Меня забрали в числе последних. Уже поздним вечером нами битком набили два душных и прокалённых автобуса и повезли в город, не снизойдя до хоть каких-либо объяснений и пояснений. Их должны были дать уже на месте.
«На месте» оказалось комплексом новеньких двухэтажных домов на окраине Новинска. Территорию распределительного центра окружал высокий забор, попасть внутрь и выйти наружу можно было лишь через пропускной пункт. Плац, столовая, медчасть и основной корпус с вывесками «Администрация» и «Библиотека» соседствовали с полуразобранными бараками, и настроение у меня скисло окончательно. А уж когда после регистрации и скудного ужина нас разместили в длинном казарменного типа помещении и вовсе стало не по себе. Очень это всё напоминало даже не армию, а исправительное заведение — то, которое закрытого типа для малолетних правонарушителей.
Перед отбоем закреплённый за помещением дневальный велел выстроиться у кроватей — к нам пожаловало высокое начальство.
— Ровнее становитесь! Ровнее! — придирчиво потребовал он, а затем и сам вытянулся по стойке смирно и на одном дыхании выдал: — Ваше благородие, новоприбывшие для проведения инструктажа построены!
В казарму вошли двое: господин лет сорока в федоре и дорогом, определённо пошитом на заказ костюме, и тип чуть постарше, назвать которого господином не повернулся язык. Бульдожье лицо, кряжистая фигура, военная выправка, да и пиджак кроем напоминал скорее китель. На голове — картуз.
Старорежимное обращение неприятно царапнуло слух, а выказываемое дневальным подобострастие заставило приглядится к «их благородию» внимательней. Вытянутое лицо отличалось тонкими чертами, но при этом казалось волевым и, как принято говорить, породистым. Щёки были гладко выбриты, от левого уха под воротник сорочки уходил тонкий белый шрам. И слегка подёргивалось нервным тиком левое же веко. Осанка — будто шпагу проглотил или тросточку вроде той, что сейчас зажал под мышкой, но в отличие от державшегося на шаг позади спутника военного он ничем не напоминал.
«Из бывших», — решил я и сам поразился тому обстоятельству, сколько деталей сумел подметить за эти несколько секунд.
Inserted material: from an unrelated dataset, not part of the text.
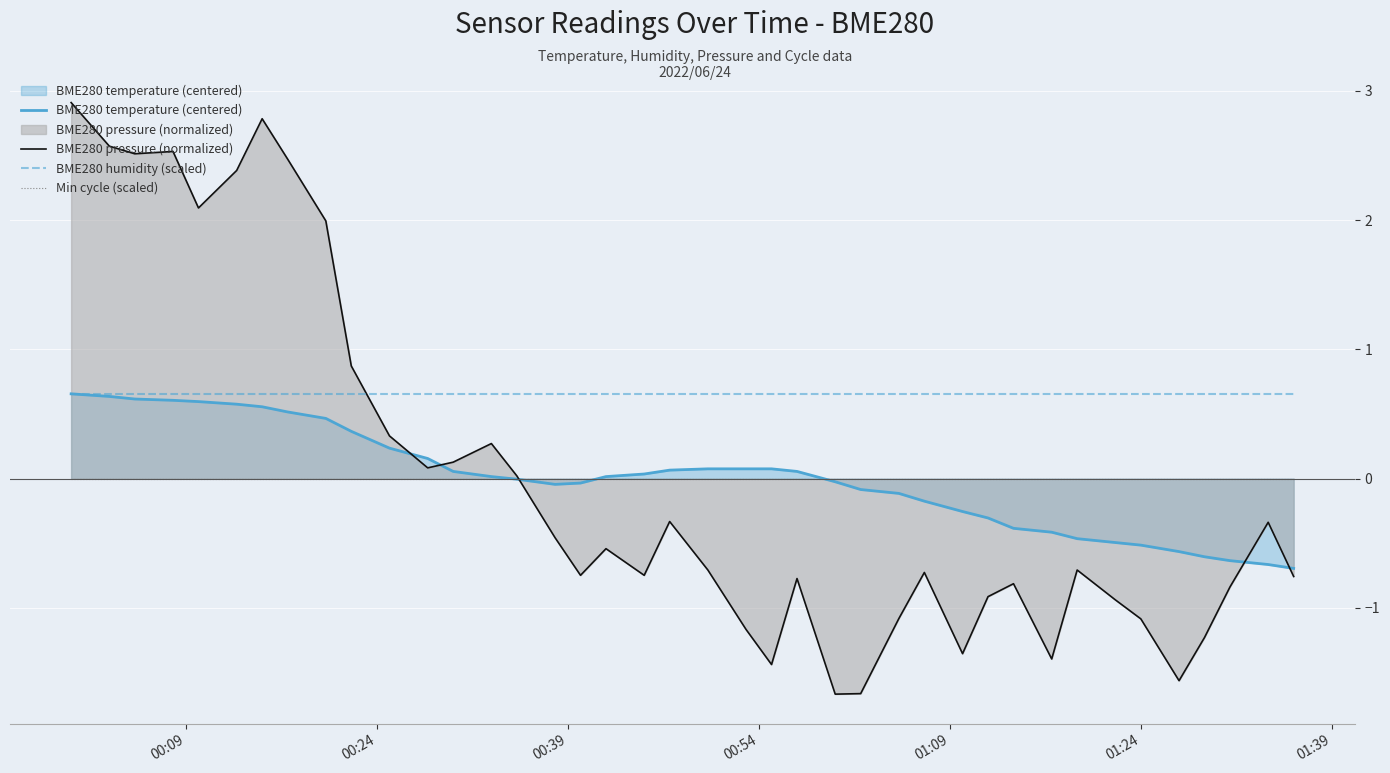

How many times do BME280 humidity (scaled) and BME280 pressure (normalized) cross each other?

1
Прежде подобной наблюдательностью похвастаться не мог, и дело было точно не в одном только избавлении от близорукости — помимо всего прочего каким-то неуловимым образом изменилось само восприятие окружающей действительности.
— Я — комендант распределительного центра, — объявил господин, — и вы какое-то, искренне надеюсь, очень недолгое время, пробудете здесь под моим попечением.
Холёное лицо оставалось бесстрастным, а вот слова буквально сочились презрением, но никому из нашей разношёрстной компании и в голову не пришло возмутиться; напротив — все стояли затаив дыхание. И я — как все. Даже стало чуточку стыдно из-за собственного конформизма и захотелось назло всему выдать какую-нибудь дерзость, но справиться с этим необдуманным порывом оказалось предельно просто.